LESETEXT —
Seit 30 Jahren im Ausland für die beste Botschaft der Welt unterwegs
Seit 30 Jahren ist Missionar Rainer Kröger im Ausland tätig. Zuerst war er in Kanada tätig. Seit 2006 arbeitet er mit seiner Frau Katharina in der ecuadorianischen Provinzhauptstadt Ibarra. Sie bieten unter anderem Glaubenskurse an, leiten Hauskreise und unterrichten an einer Bibelschule.
Rainer, wie bist du zur Liebenzeller Mission gekommen?
Als ich 16 Jahre alt war, hat Gott mir den starken Wunsch ins Herz gelegt, das Evangelium dort zu verkündigen, wo es noch keine Christen gibt. Bei der Überlegung, wo ich eine theologische Ausbildung absolvieren könnte, war mir die Verbindung von Theologie und Mission wichtig. Da war die Liebenzeller Mission naheliegend.
Wie kam es dazu, dass du ins Ausland gegangen bist?
Nach sechs Jahren als Pastor in Berlin kam die Anfrage der Liebenzeller Mission, nach Edmonton in Kanada zu gehen. Dort war ich acht Jahre lang Pastor und lernte auch meine Frau Kathi kennen. Unser gemeinsamer Wunsch war es, nach Beendigung unserer Zeit in Kanada in der Mission im Ausland zu arbeiten. Nach etwa zwei Jahren des Überlegens und Betens entschieden wir gemeinsam mit der Leitung der Liebenzeller Mission, nach Ecuador zu gehen, wo wir jetzt bereits seit 20 Jahren arbeiten.
Was ist dir bei deiner Arbeit wichtig?
Mir ist wichtig, viele Gelegenheiten zu suchen, um die gute Nachricht von Jesus weiterzugeben.
Was waren für dich die Höhepunkte in deiner Arbeit?
Unsere Arbeit in Ecuador ist sehr vielschichtig: Schulungen, Freizeiten, Bauprojekte, Teamleitung, Gruppenbetreuung usw. Doch das Herausragendste ist, wenn Menschen zum Glauben an Jesus finden und wir sehen, wie sich ihr Leben verändert. So ist in einem Gebiet ohne Christen eine Gemeinde entstanden.
Was muss ein Missionar deiner Ansicht nach mitbringen?
Er benötigt klare Überzeugungen, Ausdauer, Korrekturbereitschaft, Großzügigkeit, etwas Abenteuerlust und Einsatzbereitschaft.

MIT DEM TEXT ARBEITEN —
a) In welcher Stadt war Rainer Kröger laut Lesetext acht Jahre lang Pastor?
b) Schreiben Sie den Abschnitt des Lesetextes zwischen „Was waren für“ und „Ansicht nach mitbringen?“ einschließlich dieser Wörter wortgetreu heraus.
c) Nennen Sie alle Eigenschaften, die ein Missionar laut Lesetext mitbringen muss.
Die Einträge stammen aus einer anderen Quelle.

GEGEBENE DATEN —
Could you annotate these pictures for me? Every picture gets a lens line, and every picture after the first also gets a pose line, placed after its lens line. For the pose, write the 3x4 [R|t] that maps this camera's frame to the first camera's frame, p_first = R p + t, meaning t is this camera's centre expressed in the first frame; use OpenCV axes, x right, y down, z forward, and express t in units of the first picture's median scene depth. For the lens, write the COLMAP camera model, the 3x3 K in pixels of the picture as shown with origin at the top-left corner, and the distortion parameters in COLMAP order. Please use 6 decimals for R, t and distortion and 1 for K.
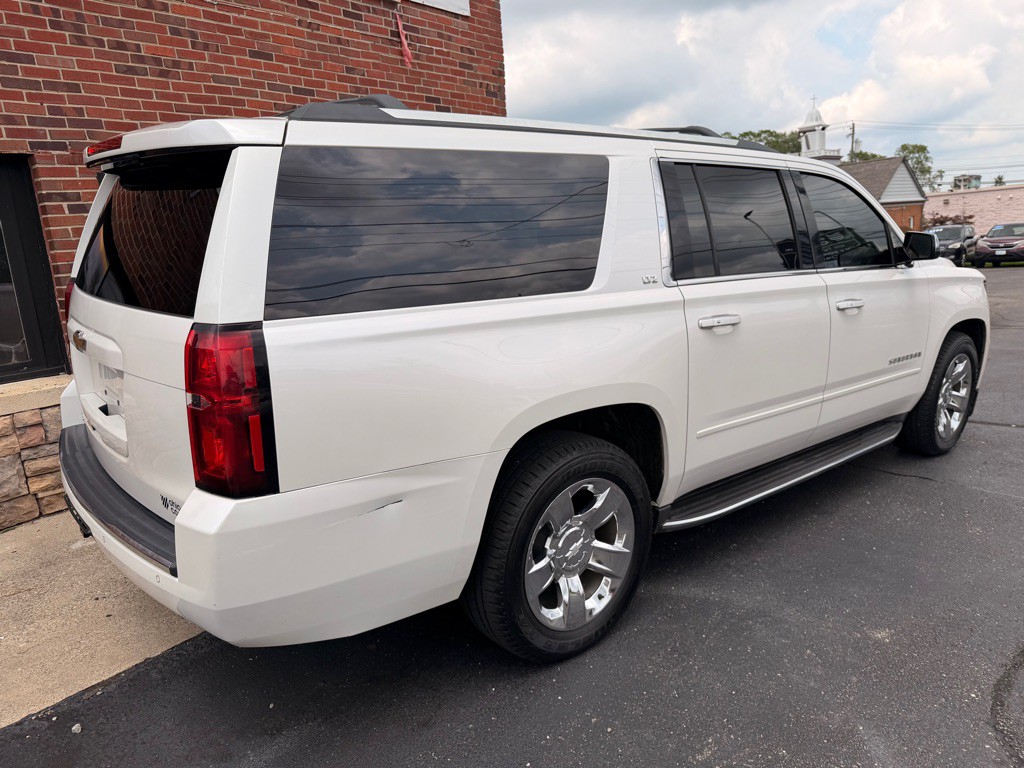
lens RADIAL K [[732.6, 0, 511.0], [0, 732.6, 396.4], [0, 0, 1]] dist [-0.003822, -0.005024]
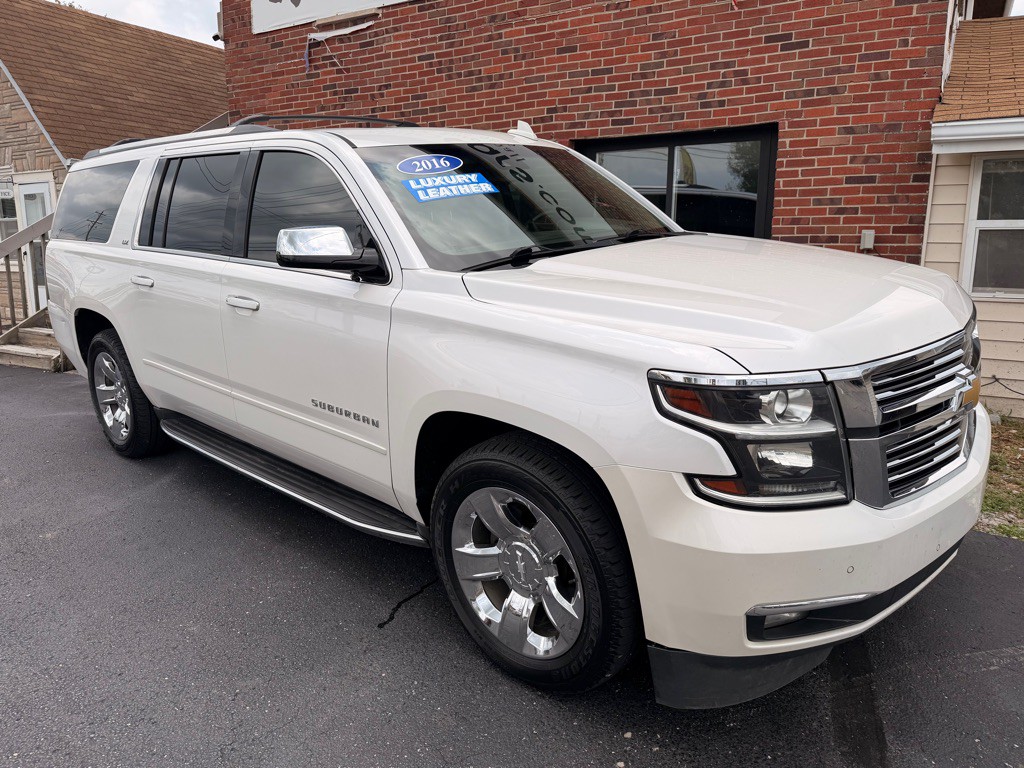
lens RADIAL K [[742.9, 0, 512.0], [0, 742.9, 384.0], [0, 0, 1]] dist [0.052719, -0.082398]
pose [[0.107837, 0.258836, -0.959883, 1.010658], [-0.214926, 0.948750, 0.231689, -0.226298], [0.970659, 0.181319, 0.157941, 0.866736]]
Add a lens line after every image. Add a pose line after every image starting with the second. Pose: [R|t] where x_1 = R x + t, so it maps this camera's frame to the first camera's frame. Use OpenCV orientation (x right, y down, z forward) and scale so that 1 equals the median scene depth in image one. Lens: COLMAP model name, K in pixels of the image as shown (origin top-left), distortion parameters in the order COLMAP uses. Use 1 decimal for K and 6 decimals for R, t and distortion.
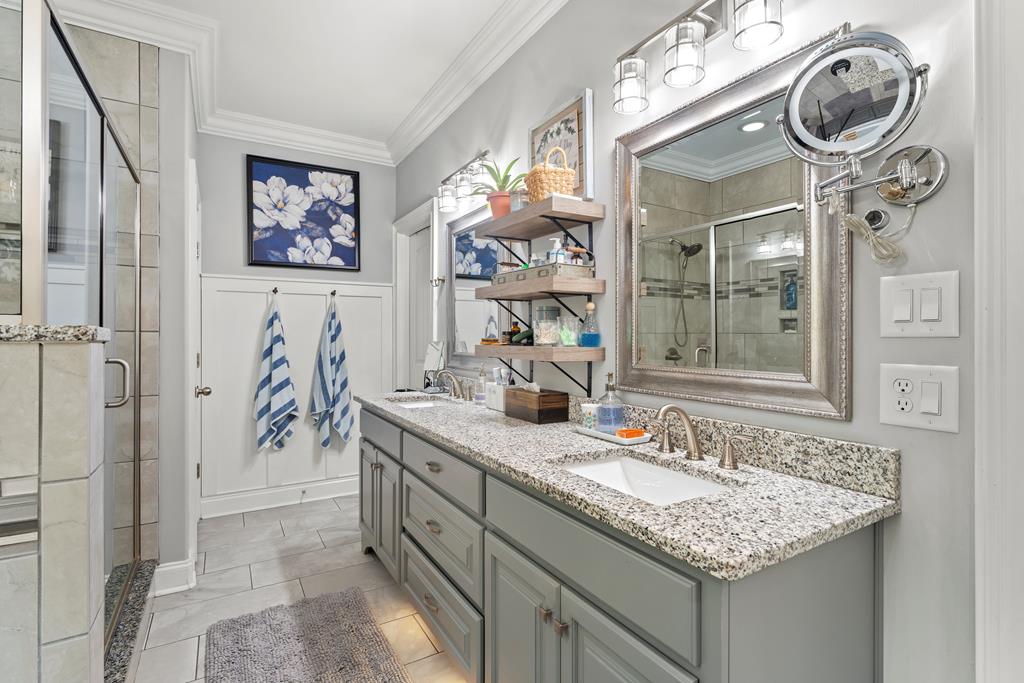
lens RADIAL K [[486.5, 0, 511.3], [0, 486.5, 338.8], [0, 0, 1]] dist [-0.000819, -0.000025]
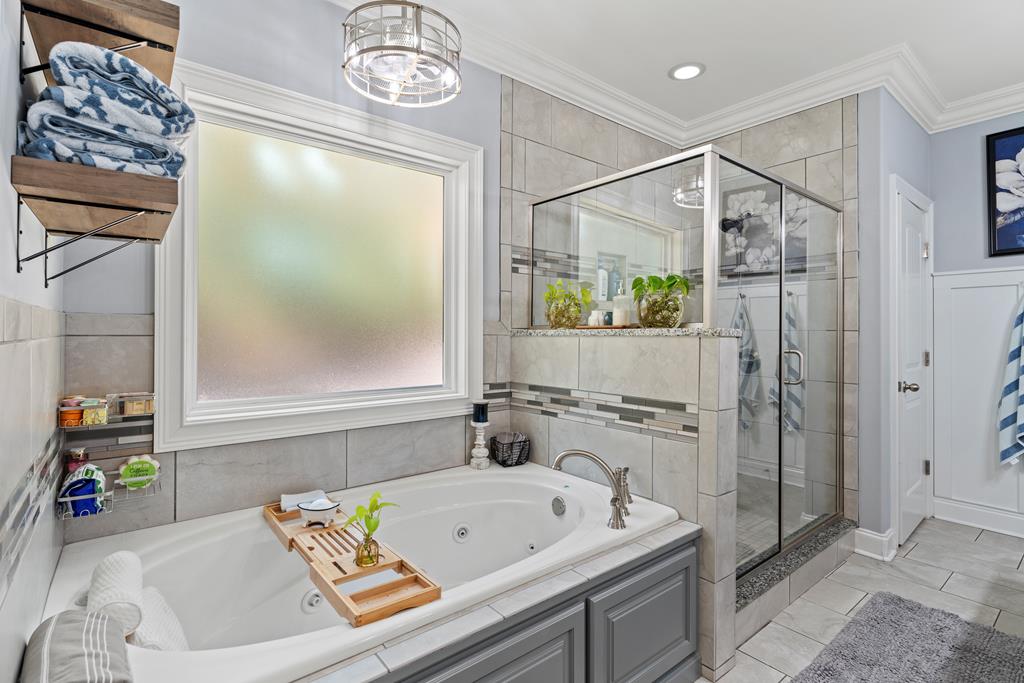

LÖSUNGEN —
a) In Edmonton in Kanada.

b)
Was waren für dich die Höhepunkte in deiner Arbeit?
Unsere Arbeit in Ecuador ist sehr vielschichtig: Schulungen, Freizeiten, Bauprojekte, Teamleitung, Gruppenbetreuung usw. Doch das Herausragendste ist, wenn Menschen zum Glauben an Jesus finden und wir sehen, wie sich ihr Leben verändert. So ist in einem Gebiet ohne Christen eine Gemeinde entstanden.
Was muss ein Missionar deiner Ansicht nach mitbringen?

c) Klare Überzeugungen, Ausdauer, Korrekturbereitschaft, Großzügigkeit, etwas Abenteuerlust und Einsatzbereitschaft.